Tesla, one of the greatest minds to have ever graced the planet, already had ways to transfer power across the room, and recently this technology has come back. There are a few ways of actually transmitting power wirelessly and it has already begun to catch on. In addition, no single computer could handle the load of every highway in the United States, let alone the world. That is why it would not be just one computer, but instead every 5 miles a computer would be on duty, networked, and decentralized into at least five physical machines - no more powerful or expensive than the latest computers for bargain prices today. Of course, by the time this happens in a few years, assuming you give me your support and we take over the world, technology will be light-years ahead. But yes, with today's technology it could be done. Cars would of course need to evolve some, being able to receive the power, and the roads would need to be upgraded, which is one of my major ideal programs, where transcontinental highways and inter-country highways all meet specifications for safety and power delivery.
Even trucks could use this system, making their loads faster and better - however this is covered by the Electric Rail system, which would replace diesel engine trains, which are already better for the environment than trucks mind you - and could be built to not only go on rails, but their payloads could go from the track to the road on the back of a semi without the complex offloading procedures. This is safer and better for the environment than having an army of trucks - and it's nicer to the roads. Such an effort will require educated workforces, and thus workforce management would generate a whole population of people who are highly skilled. This has an economic effect of better transit of goods and materials, a sociological effect of a highly educated and trained workforce, an ecological effect of a cleaner planet, and a monetary and moral effect from the lack of accidents on the major highway systems. Saves lives, saves money, generates income, educates, and provides. What more could you want after roadways and railways?
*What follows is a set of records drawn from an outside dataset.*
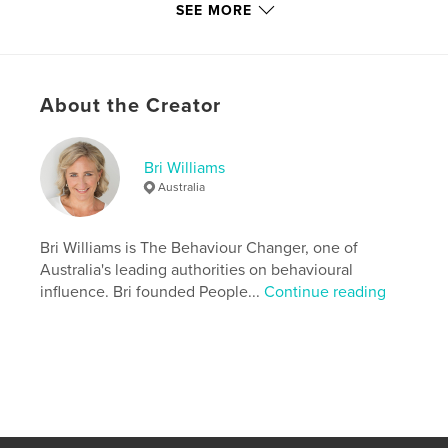
freezes, loss of market share, price rises, changing
SEE MORE
your channel mix, introducing service fees, need for
big change, staff productivity, pay & reward, social
media, securing investment, product launches,
customer data and loyalty programs.
About the Creator
Features & Details
Bri Williams
Australia
Primary Category:
Business & Economics
Version
Fixed-layout ebook, 40 pgs
Bri Williams is The Behaviour Changer, one of
Publish Date:
Feb 03, 2012
Australia's leading authorities on behavioural
Last Edit
Jun 09, 2020
influence. Bri founded People...
Continue reading
Language
English
Keywords
,
,
Behavioural Economics
Behavioral Economics
Dan Ariely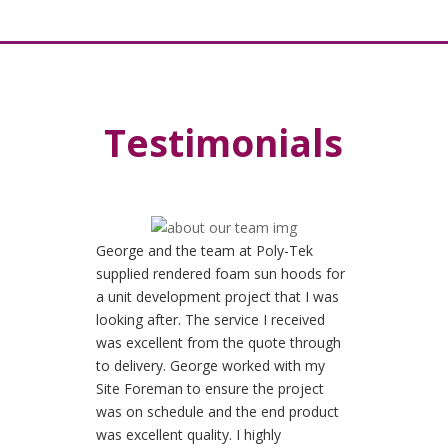
Testimonials
George and the team at Poly-Tek
supplied rendered foam sun hoods for
a unit development project that I was
looking after. The service I received
was excellent from the quote through
to delivery. George worked with my
Site Foreman to ensure the project
was on schedule and the end product
was excellent quality. I highly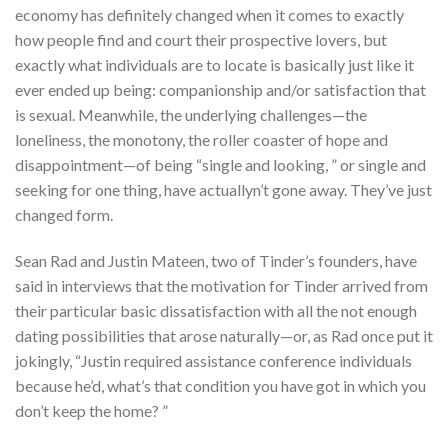
economy has definitely changed when it comes to exactly
how people find and court their prospective lovers, but
exactly what individuals are to locate is basically just like it
ever ended up being: companionship and/or satisfaction that
is sexual. Meanwhile, the underlying challenges—the
loneliness, the monotony, the roller coaster of hope and
disappointment—of being “single and looking, ” or single and
seeking for one thing, have actuallyn’t gone away. They’ve just
changed form.
Sean Rad and Justin Mateen, two of Tinder’s founders, have
said in interviews that the motivation for Tinder arrived from
their particular basic dissatisfaction with all the not enough
dating possibilities that arose naturally—or, as Rad once put it
jokingly, “Justin required assistance conference individuals
because he’d, what’s that condition you have got in which you
don’t keep the home? ”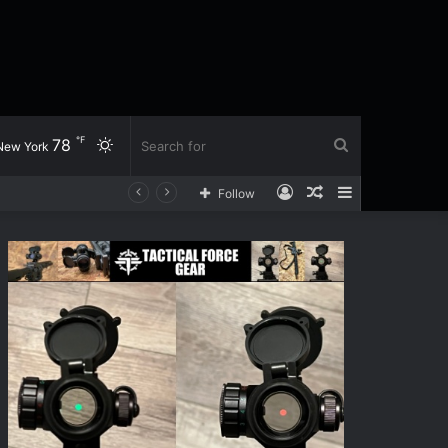
℉
78
Switch
Search
New York
Log
Random
Sidebar
Follow
skin
for
In
Article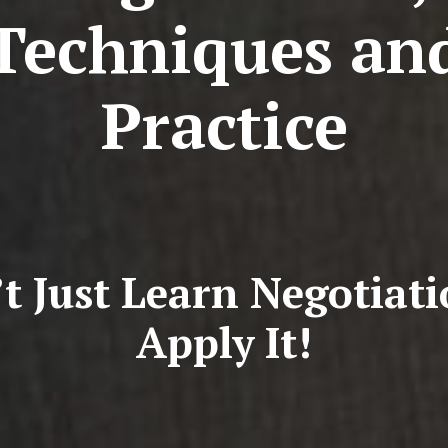
Techniques an
Practice
t Just Learn Negotiat
Apply It!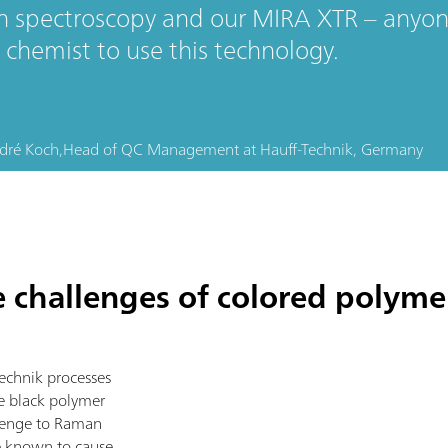
 spectroscopy and our MIRA XTR – anyone
 chemist to use this technology.
dré Koch,
Head of QC Management
at
Hauff-Technik, Germany
challenges of colored polymer
echnik processes
se black polymer
llenge to Raman
e known to cause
Air travel of course - and these big planes like to suck down those hydrocarbons faster than milkshakes at a Mickey-D's. Considering they can use a swimming pool of fuel for one flight it is astounding that we let these things in the sky - not even the turbo-prop engine aircraft of the past were quite so bad, and they were not used as often to begin with. It is time to do away with this un-needed waste of fuel and go to better methods of powering aircraft. Jets will always be around, but they don't need to be used for every form of travel. In fact, with the faster roadways and the electric highway system they may become used only for intercontinental travel or business flights. However a better, safer, and much more interesting form of transportation could be by dirigibles. Massive airships powered by nothing but the sun, carrying as many people as an ocean liner across the sky - however unlike the ill fated and most famous of the past, the Hindenburg, they would use helium to maintain their ballast, rather than the much more volatile hydrogen. Another mode of travel that could be improved is the shipping industry, as on sunny days and good weather they could run off of electric, while on bad days or bad weather they could use manufactured bio-diesel that is more efficient than their current fuel.
With such transportation all needs can be met and expanded upon until every country has the infrastructure of electrical grids that supply power, and also the groundwork for better transportation and cleaner consumption. Overall this would drastically cut emissions in combination with the power and electricity generation switch from coal, oil, and gas to wind and nuclear.